The arms of Zviahel, Ukraine, show an unusual form of marshalling quarterly with a heart, where one quarter is dimidiated while the others are not.

Example of two coats of arms dimidiated
The same two coats impaled
Example of the quartering of two coats of arms
Example of incorporating arms as an escutcheon

== Lines of division ==

Municipal arms of Ylämaa, Finland: Vert, a chief fir twigged argent.

Municipal arms of Mullsjö, Sweden: Azure, a snow crystal argent a chief fir tree topped also argent

Divisions of the field, like the ordinaries, may follow complex line shapes. Most of these "sections" have developed conventional names in English, but modern artists, particularly in Finland, have developed new sections influenced by shapes found in the local flora. Among the most common of these are engrailed, invected, indented, dancetty, wavy (also called undy), nebuly, embattled, raguly, dovetailed and potenty (pictured below). Notable modern forms include the "fir twig section" (havukoro) and "fir tree top section" (kuusikoro). These can be found in the arms of a number of municipalities in Finland, and the latter can also be found in the arms of Mullsjö Municipality in Sweden.
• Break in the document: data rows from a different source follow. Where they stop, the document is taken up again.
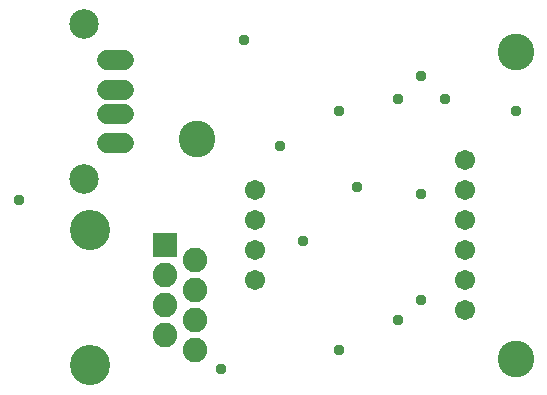
<source format=gbr>
G04 EAGLE Gerber RS-274X export*
G75*
%MOMM*%
%FSLAX34Y34*%
%LPD*%
%INSoldermask Bottom*%
%IPPOS*%
%AMOC8*
5,1,8,0,0,1.08239X$1,22.5*%
G01*
%ADD10C,3.103200*%
%ADD11C,2.082800*%
%ADD12R,2.082800X2.082800*%
%ADD13C,3.403200*%
%ADD14C,1.711200*%
%ADD15C,1.661200*%
%ADD16C,2.503200*%
%ADD17C,0.959600*%


D10*
X200000Y216000D03*
X470000Y290000D03*
X470000Y30000D03*
D11*
X198360Y37250D03*
X172960Y49950D03*
X198360Y62650D03*
X198360Y88050D03*
X198360Y113450D03*
X172960Y75350D03*
X172960Y100750D03*
D12*
X172960Y126150D03*
D13*
X109460Y138850D03*
X109460Y24550D03*
D14*
X248800Y97300D03*
X248800Y122700D03*
X248800Y148100D03*
X248800Y173500D03*
X426600Y71900D03*
X426600Y97300D03*
X426600Y122700D03*
X426600Y148100D03*
X426600Y173500D03*
X426600Y198900D03*
D15*
X138370Y257780D02*
X123790Y257780D01*
X123790Y237780D02*
X138370Y237780D01*
X138370Y282780D02*
X123790Y282780D01*
X123790Y212780D02*
X138370Y212780D01*
D16*
X103980Y313480D03*
X103980Y182080D03*
D17*
X370000Y62650D03*
X370000Y250000D03*
X49000Y165000D03*
X290000Y130000D03*
X270000Y210000D03*
X470000Y240000D03*
X240000Y300000D03*
X220000Y21430D03*
X335000Y176000D03*
X390000Y80000D03*
X390000Y170000D03*
X390000Y270000D03*
X410000Y250000D03*
X320000Y240000D03*
X320000Y37250D03*
M02*

</source>
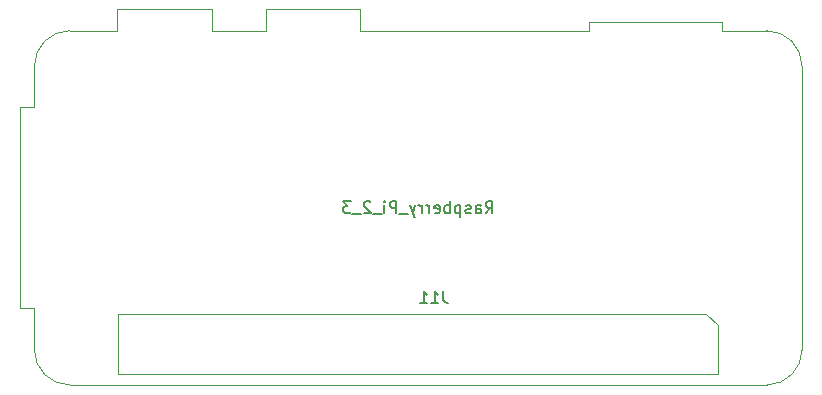
<source format=gbr>
G04 #@! TF.GenerationSoftware,KiCad,Pcbnew,(5.99.0-13060-g64f77b3596)*
G04 #@! TF.CreationDate,2021-11-03T21:45:32-04:00*
G04 #@! TF.ProjectId,PI_W_Controller,50495f57-5f43-46f6-9e74-726f6c6c6572,v1*
G04 #@! TF.SameCoordinates,Original*
G04 #@! TF.FileFunction,AssemblyDrawing,Bot*
%FSLAX46Y46*%
G04 Gerber Fmt 4.6, Leading zero omitted, Abs format (unit mm)*
G04 Created by KiCad (PCBNEW (5.99.0-13060-g64f77b3596)) date 2021-11-03 21:45:32*
%MOMM*%
%LPD*%
G01*
G04 APERTURE LIST*
%ADD10C,0.150000*%
%ADD11C,0.100000*%
G04 APERTURE END LIST*
D10*
X164427285Y-61421380D02*
X164760619Y-60945190D01*
X164998714Y-61421380D02*
X164998714Y-60421380D01*
X164617761Y-60421380D01*
X164522523Y-60469000D01*
X164474904Y-60516619D01*
X164427285Y-60611857D01*
X164427285Y-60754714D01*
X164474904Y-60849952D01*
X164522523Y-60897571D01*
X164617761Y-60945190D01*
X164998714Y-60945190D01*
X163570142Y-61421380D02*
X163570142Y-60897571D01*
X163617761Y-60802333D01*
X163713000Y-60754714D01*
X163903476Y-60754714D01*
X163998714Y-60802333D01*
X163570142Y-61373761D02*
X163665380Y-61421380D01*
X163903476Y-61421380D01*
X163998714Y-61373761D01*
X164046333Y-61278523D01*
X164046333Y-61183285D01*
X163998714Y-61088047D01*
X163903476Y-61040428D01*
X163665380Y-61040428D01*
X163570142Y-60992809D01*
X163141571Y-61373761D02*
X163046333Y-61421380D01*
X162855857Y-61421380D01*
X162760619Y-61373761D01*
X162713000Y-61278523D01*
X162713000Y-61230904D01*
X162760619Y-61135666D01*
X162855857Y-61088047D01*
X162998714Y-61088047D01*
X163093952Y-61040428D01*
X163141571Y-60945190D01*
X163141571Y-60897571D01*
X163093952Y-60802333D01*
X162998714Y-60754714D01*
X162855857Y-60754714D01*
X162760619Y-60802333D01*
X162284428Y-60754714D02*
X162284428Y-61754714D01*
X162284428Y-60802333D02*
X162189190Y-60754714D01*
X161998714Y-60754714D01*
X161903476Y-60802333D01*
X161855857Y-60849952D01*
X161808238Y-60945190D01*
X161808238Y-61230904D01*
X161855857Y-61326142D01*
X161903476Y-61373761D01*
X161998714Y-61421380D01*
X162189190Y-61421380D01*
X162284428Y-61373761D01*
X161379666Y-61421380D02*
X161379666Y-60421380D01*
X161379666Y-60802333D02*
X161284428Y-60754714D01*
X161093952Y-60754714D01*
X160998714Y-60802333D01*
X160951095Y-60849952D01*
X160903476Y-60945190D01*
X160903476Y-61230904D01*
X160951095Y-61326142D01*
X160998714Y-61373761D01*
X161093952Y-61421380D01*
X161284428Y-61421380D01*
X161379666Y-61373761D01*
X160093952Y-61373761D02*
X160189190Y-61421380D01*
X160379666Y-61421380D01*
X160474904Y-61373761D01*
X160522523Y-61278523D01*
X160522523Y-60897571D01*
X160474904Y-60802333D01*
X160379666Y-60754714D01*
X160189190Y-60754714D01*
X160093952Y-60802333D01*
X160046333Y-60897571D01*
X160046333Y-60992809D01*
X160522523Y-61088047D01*
X159617761Y-61421380D02*
X159617761Y-60754714D01*
X159617761Y-60945190D02*
X159570142Y-60849952D01*
X159522523Y-60802333D01*
X159427285Y-60754714D01*
X159332047Y-60754714D01*
X158998714Y-61421380D02*
X158998714Y-60754714D01*
X158998714Y-60945190D02*
X158951095Y-60849952D01*
X158903476Y-60802333D01*
X158808238Y-60754714D01*
X158713000Y-60754714D01*
X158474904Y-60754714D02*
X158236809Y-61421380D01*
X157998714Y-60754714D02*
X158236809Y-61421380D01*
X158332047Y-61659476D01*
X158379666Y-61707095D01*
X158474904Y-61754714D01*
X157855857Y-61516619D02*
X157093952Y-61516619D01*
X156855857Y-61421380D02*
X156855857Y-60421380D01*
X156474904Y-60421380D01*
X156379666Y-60469000D01*
X156332047Y-60516619D01*
X156284428Y-60611857D01*
X156284428Y-60754714D01*
X156332047Y-60849952D01*
X156379666Y-60897571D01*
X156474904Y-60945190D01*
X156855857Y-60945190D01*
X155855857Y-61421380D02*
X155855857Y-60754714D01*
X155855857Y-60421380D02*
X155903476Y-60469000D01*
X155855857Y-60516619D01*
X155808238Y-60469000D01*
X155855857Y-60421380D01*
X155855857Y-60516619D01*
X155617761Y-61516619D02*
X154855857Y-61516619D01*
X154665380Y-60516619D02*
X154617761Y-60469000D01*
X154522523Y-60421380D01*
X154284428Y-60421380D01*
X154189190Y-60469000D01*
X154141571Y-60516619D01*
X154093952Y-60611857D01*
X154093952Y-60707095D01*
X154141571Y-60849952D01*
X154713000Y-61421380D01*
X154093952Y-61421380D01*
X153903476Y-61516619D02*
X153141571Y-61516619D01*
X152998714Y-60421380D02*
X152379666Y-60421380D01*
X152713000Y-60802333D01*
X152570142Y-60802333D01*
X152474904Y-60849952D01*
X152427285Y-60897571D01*
X152379666Y-60992809D01*
X152379666Y-61230904D01*
X152427285Y-61326142D01*
X152474904Y-61373761D01*
X152570142Y-61421380D01*
X152855857Y-61421380D01*
X152951095Y-61373761D01*
X152998714Y-61326142D01*
X160829523Y-68032380D02*
X160829523Y-68746666D01*
X160877142Y-68889523D01*
X160972380Y-68984761D01*
X161115238Y-69032380D01*
X161210476Y-69032380D01*
X159829523Y-69032380D02*
X160400952Y-69032380D01*
X160115238Y-69032380D02*
X160115238Y-68032380D01*
X160210476Y-68175238D01*
X160305714Y-68270476D01*
X160400952Y-68318095D01*
X158877142Y-69032380D02*
X159448571Y-69032380D01*
X159162857Y-69032380D02*
X159162857Y-68032380D01*
X159258095Y-68175238D01*
X159353333Y-68270476D01*
X159448571Y-68318095D01*
D11*
X188213000Y-75969000D02*
G75*
G03*
X191213000Y-72969000I-1J3000001D01*
G01*
X191213000Y-48969000D02*
G75*
G03*
X188213000Y-45969000I-3000001J-1D01*
G01*
X126213000Y-72969000D02*
G75*
G03*
X129213000Y-75969000I3000001J1D01*
G01*
X129213000Y-45969000D02*
G75*
G03*
X126213000Y-48969000I1J-3000001D01*
G01*
X153813000Y-45969000D02*
X173163000Y-45969000D01*
X184463000Y-45969000D02*
X184463000Y-45269000D01*
X191213000Y-72969000D02*
X191213000Y-48969000D01*
X133213000Y-45969000D02*
X129213000Y-45969000D01*
X145813000Y-45969000D02*
X145813000Y-44169000D01*
X183113000Y-69929000D02*
X133313000Y-69929000D01*
X184113000Y-70929000D02*
X183113000Y-69929000D01*
X126213000Y-69469000D02*
X125013000Y-69469000D01*
X133213000Y-45969000D02*
X133213000Y-44169000D01*
X141213000Y-44169000D02*
X141213000Y-45969000D01*
X133313000Y-69929000D02*
X133313000Y-75009000D01*
X145813000Y-44169000D02*
X153813000Y-44169000D01*
X133213000Y-44169000D02*
X141213000Y-44169000D01*
X141213000Y-45969000D02*
X145813000Y-45969000D01*
X153813000Y-44169000D02*
X153813000Y-45969000D01*
X173163000Y-45969000D02*
X173163000Y-45269000D01*
X126213000Y-48969000D02*
X126213000Y-52469000D01*
X133313000Y-75009000D02*
X184113000Y-75009000D01*
X184463000Y-45969000D02*
X188213000Y-45969000D01*
X184113000Y-75009000D02*
X184113000Y-70929000D01*
X126213000Y-52469000D02*
X125013000Y-52469000D01*
X125013000Y-69469000D02*
X125013000Y-52469000D01*
X129213000Y-75969000D02*
X188213000Y-75969000D01*
X126213000Y-72969000D02*
X126213000Y-69469000D01*
X173163000Y-45269000D02*
X184463000Y-45269000D01*
M02*

</source>
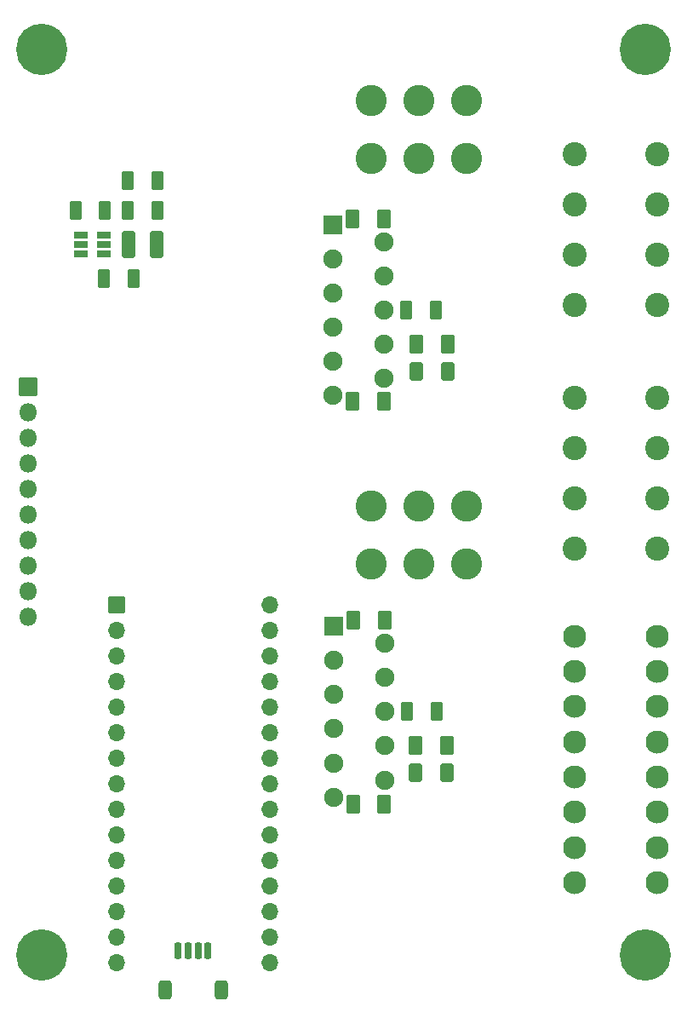
<source format=gbr>
%TF.GenerationSoftware,KiCad,Pcbnew,7.0.9*%
%TF.CreationDate,2024-02-10T00:09:35-05:00*%
%TF.ProjectId,BREAD_Slice,42524541-445f-4536-9c69-63652e6b6963,rev?*%
%TF.SameCoordinates,PX74eba40PY8552dc0*%
%TF.FileFunction,Soldermask,Bot*%
%TF.FilePolarity,Negative*%
%FSLAX46Y46*%
G04 Gerber Fmt 4.6, Leading zero omitted, Abs format (unit mm)*
G04 Created by KiCad (PCBNEW 7.0.9) date 2024-02-10 00:09:35*
%MOMM*%
%LPD*%
G01*
G04 APERTURE LIST*
G04 Aperture macros list*
%AMRoundRect*
0 Rectangle with rounded corners*
0 $1 Rounding radius*
0 $2 $3 $4 $5 $6 $7 $8 $9 X,Y pos of 4 corners*
0 Add a 4 corners polygon primitive as box body*
4,1,4,$2,$3,$4,$5,$6,$7,$8,$9,$2,$3,0*
0 Add four circle primitives for the rounded corners*
1,1,$1+$1,$2,$3*
1,1,$1+$1,$4,$5*
1,1,$1+$1,$6,$7*
1,1,$1+$1,$8,$9*
0 Add four rect primitives between the rounded corners*
20,1,$1+$1,$2,$3,$4,$5,0*
20,1,$1+$1,$4,$5,$6,$7,0*
20,1,$1+$1,$6,$7,$8,$9,0*
20,1,$1+$1,$8,$9,$2,$3,0*%
G04 Aperture macros list end*
%ADD10C,2.400000*%
%ADD11RoundRect,0.200000X-0.512500X-0.150000X0.512500X-0.150000X0.512500X0.150000X-0.512500X0.150000X0*%
%ADD12C,5.100000*%
%ADD13RoundRect,0.050000X-0.800000X-0.800000X0.800000X-0.800000X0.800000X0.800000X-0.800000X0.800000X0*%
%ADD14O,1.700000X1.700000*%
%ADD15RoundRect,0.050000X-0.850000X-0.850000X0.850000X-0.850000X0.850000X0.850000X-0.850000X0.850000X0*%
%ADD16O,1.800000X1.800000*%
%ADD17RoundRect,0.050000X-0.900000X0.900000X-0.900000X-0.900000X0.900000X-0.900000X0.900000X0.900000X0*%
%ADD18O,1.900000X1.900000*%
%ADD19C,2.300000*%
%ADD20C,3.100000*%
%ADD21RoundRect,0.300000X0.412500X0.650000X-0.412500X0.650000X-0.412500X-0.650000X0.412500X-0.650000X0*%
%ADD22RoundRect,0.300000X-0.325000X-0.650000X0.325000X-0.650000X0.325000X0.650000X-0.325000X0.650000X0*%
%ADD23RoundRect,0.200000X0.150000X0.625000X-0.150000X0.625000X-0.150000X-0.625000X0.150000X-0.625000X0*%
%ADD24RoundRect,0.300000X0.350000X0.650000X-0.350000X0.650000X-0.350000X-0.650000X0.350000X-0.650000X0*%
%ADD25RoundRect,0.300000X-0.400000X-0.625000X0.400000X-0.625000X0.400000X0.625000X-0.400000X0.625000X0*%
%ADD26RoundRect,0.300000X-0.375000X-1.075000X0.375000X-1.075000X0.375000X1.075000X-0.375000X1.075000X0*%
%ADD27RoundRect,0.300000X0.325000X0.650000X-0.325000X0.650000X-0.325000X-0.650000X0.325000X-0.650000X0*%
%ADD28RoundRect,0.300000X-0.412500X-0.650000X0.412500X-0.650000X0.412500X0.650000X-0.412500X0.650000X0*%
G04 APERTURE END LIST*
D10*
%TO.C,J11*%
X58000000Y69600000D03*
X66200000Y69600000D03*
%TD*%
%TO.C,J17*%
X58000000Y45400000D03*
X66200000Y45400000D03*
%TD*%
D11*
%TO.C,U2*%
X11137500Y74650000D03*
X11137500Y75600000D03*
X11137500Y76550000D03*
X8862500Y76550000D03*
X8862500Y75600000D03*
X8862500Y74650000D03*
%TD*%
D12*
%TO.C,H1*%
X5000000Y95000000D03*
%TD*%
%TO.C,H2*%
X65000000Y95000000D03*
%TD*%
%TO.C,H3*%
X5000000Y5000000D03*
%TD*%
%TO.C,H4*%
X65000000Y5000000D03*
%TD*%
D13*
%TO.C,A1*%
X12400000Y39800000D03*
D14*
X12400000Y37260000D03*
X12400000Y34720000D03*
X12400000Y32180000D03*
X12400000Y29640000D03*
X12400000Y27100000D03*
X12400000Y24560000D03*
X12400000Y22020000D03*
X12400000Y19480000D03*
X12400000Y16940000D03*
X12400000Y14400000D03*
X12400000Y11860000D03*
X12400000Y9320000D03*
X12400000Y6780000D03*
X12400000Y4240000D03*
X27640000Y4240000D03*
X27640000Y6780000D03*
X27640000Y9320000D03*
X27640000Y11860000D03*
X27640000Y14400000D03*
X27640000Y16940000D03*
X27640000Y19480000D03*
X27640000Y22020000D03*
X27640000Y24560000D03*
X27640000Y27100000D03*
X27640000Y29640000D03*
X27640000Y32180000D03*
X27640000Y34720000D03*
X27640000Y37260000D03*
X27640000Y39800000D03*
%TD*%
D15*
%TO.C,J1*%
X3600000Y61450000D03*
D16*
X3600000Y58910000D03*
X3600000Y56370000D03*
X3600000Y53830000D03*
X3600000Y51290000D03*
X3600000Y48750000D03*
X3600000Y46210000D03*
X3600000Y43670000D03*
X3600000Y41130000D03*
X3600000Y38590000D03*
%TD*%
D17*
%TO.C,U3*%
X34000000Y37700000D03*
D18*
X39080000Y36000000D03*
X34000000Y34300000D03*
X39080000Y32600000D03*
X34000000Y30900000D03*
X39080000Y29200000D03*
X34000000Y27500000D03*
X39080000Y25800000D03*
X34000000Y24100000D03*
X39080000Y22400000D03*
X34000000Y20700000D03*
%TD*%
D10*
%TO.C,J13*%
X58000000Y79600000D03*
X66200000Y79600000D03*
%TD*%
D17*
%TO.C,U1*%
X33965000Y77600000D03*
D18*
X39045000Y75900000D03*
X33965000Y74200000D03*
X39045000Y72500000D03*
X33965000Y70800000D03*
X39045000Y69100000D03*
X33965000Y67400000D03*
X39045000Y65700000D03*
X33965000Y64000000D03*
X39045000Y62300000D03*
X33965000Y60600000D03*
%TD*%
D10*
%TO.C,J14*%
X58000000Y60400000D03*
X66200000Y60400000D03*
%TD*%
%TO.C,J12*%
X58000000Y84600000D03*
X66200000Y84600000D03*
%TD*%
D19*
%TO.C,J8*%
X58000000Y29700000D03*
X66200000Y29700000D03*
%TD*%
%TO.C,J4*%
X58000000Y15700000D03*
X66200000Y15700000D03*
%TD*%
%TO.C,J3*%
X58000000Y19200000D03*
X66200000Y19200000D03*
%TD*%
D20*
%TO.C,SW2*%
X37700000Y43900000D03*
X37700000Y49600000D03*
X42450000Y43900000D03*
X42450000Y49600000D03*
X47200000Y43900000D03*
X47200000Y49600000D03*
%TD*%
D19*
%TO.C,J2*%
X58000000Y22700000D03*
X66200000Y22700000D03*
%TD*%
%TO.C,J6*%
X58000000Y36700000D03*
X66200000Y36700000D03*
%TD*%
D10*
%TO.C,J15*%
X58000000Y55400000D03*
X66200000Y55400000D03*
%TD*%
%TO.C,J10*%
X58000000Y74600000D03*
X66200000Y74600000D03*
%TD*%
%TO.C,J16*%
X58000000Y50400000D03*
X66200000Y50400000D03*
%TD*%
D19*
%TO.C,J9*%
X58000000Y26200000D03*
X66200000Y26200000D03*
%TD*%
%TO.C,J7*%
X58000000Y33200000D03*
X66200000Y33200000D03*
%TD*%
%TO.C,J5*%
X58000000Y12200000D03*
X66200000Y12200000D03*
%TD*%
D20*
%TO.C,SW1*%
X37700000Y84200000D03*
X37700000Y89900000D03*
X42450000Y84200000D03*
X42450000Y89900000D03*
X47200000Y84200000D03*
X47200000Y89900000D03*
%TD*%
D21*
%TO.C,C6*%
X39027500Y78200000D03*
X35902500Y78200000D03*
%TD*%
D22*
%TO.C,C5*%
X13525000Y79000000D03*
X16475000Y79000000D03*
%TD*%
%TO.C,C7*%
X13525000Y82000000D03*
X16475000Y82000000D03*
%TD*%
D23*
%TO.C,J18*%
X21510000Y5400000D03*
X20510000Y5400000D03*
X19510000Y5400000D03*
X18510000Y5400000D03*
D24*
X17210000Y1525000D03*
X22810000Y1525000D03*
%TD*%
D25*
%TO.C,R1*%
X42250000Y63000000D03*
X45350000Y63000000D03*
%TD*%
D21*
%TO.C,C9*%
X39105000Y38300000D03*
X35980000Y38300000D03*
%TD*%
D26*
%TO.C,L1*%
X13600000Y75600000D03*
X16400000Y75600000D03*
%TD*%
D27*
%TO.C,C1*%
X8325000Y79000000D03*
X11275000Y79000000D03*
%TD*%
D25*
%TO.C,R2*%
X42150000Y23100000D03*
X45250000Y23100000D03*
%TD*%
D28*
%TO.C,C10*%
X35917500Y20000000D03*
X39042500Y20000000D03*
%TD*%
D22*
%TO.C,C3*%
X41305000Y29200000D03*
X44255000Y29200000D03*
%TD*%
D28*
%TO.C,C11*%
X42137500Y25800000D03*
X45262500Y25800000D03*
%TD*%
D22*
%TO.C,C2*%
X41190000Y69100000D03*
X44140000Y69100000D03*
%TD*%
D27*
%TO.C,C4*%
X11125000Y72200000D03*
X14075000Y72200000D03*
%TD*%
D28*
%TO.C,C8*%
X35902500Y60000000D03*
X39027500Y60000000D03*
%TD*%
%TO.C,C12*%
X42237500Y65700000D03*
X45362500Y65700000D03*
%TD*%
M02*

</source>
| Engrailed | Invected | Indented | Dancetty |
| Wavy (or Undy) | Nebuly | Embattled | Raguly |
| Dovetailed | Potenty |

== Other modifications ==

The arms of Eric of Pomerania as king of the Kalmar Union are quartered by a cross gules ...

Besides the complex lines discussed above, divisions of the field may also be modified in other ways. Sometimes the division of the field may be fimbriated (lined) or, perhaps less properly, "edged" of another tincture, or divided by some ordinary or its diminutive. The latter differs from a parted field that then bears the ordinary, in that if the ordinary thus dividing the field is between charges, the charges are not overlapped by the ordinary but the ordinary is between them. A famous example of this is the greater arms of Sweden, which is "quartered by a cross Or..."

One division of the field (though it is sometimes described as a charge) is restricted to the chief: when the chief is divided by a bow-shaped line, this is called a chapournet or chaperonnet ("little hood"). Rompu, meaning "broken", is often applied to a chevron, where the center is usually broken and enhanced (brought to a sharper point than normal).

== Unusual forms ==
- When the partition lines form four L-shapes, the field is blazoned quarterly en equerre (viz. "framing square", Winkelmaßschnitt).
- A number of divisions are unique to German heraldry, including per bend... broken in the form of a linden leaf.
- The arms of the former Republic of Bophuthatswana were "per fess (at nombril point)" (lower than the regular per fess division; the "nombril point" is halfway between the fess point — the exact middle of the field — and the base point, at the bottom centre of the field).
- The arms of the French department of Côtes-d'Armor show émanché, which is shown in this case as equivalent to the English per fess dancetty of two full points upwards.
- The arms of Mpumalanga Province in South Africa show per bend sinister, inclined in the flanks per fess.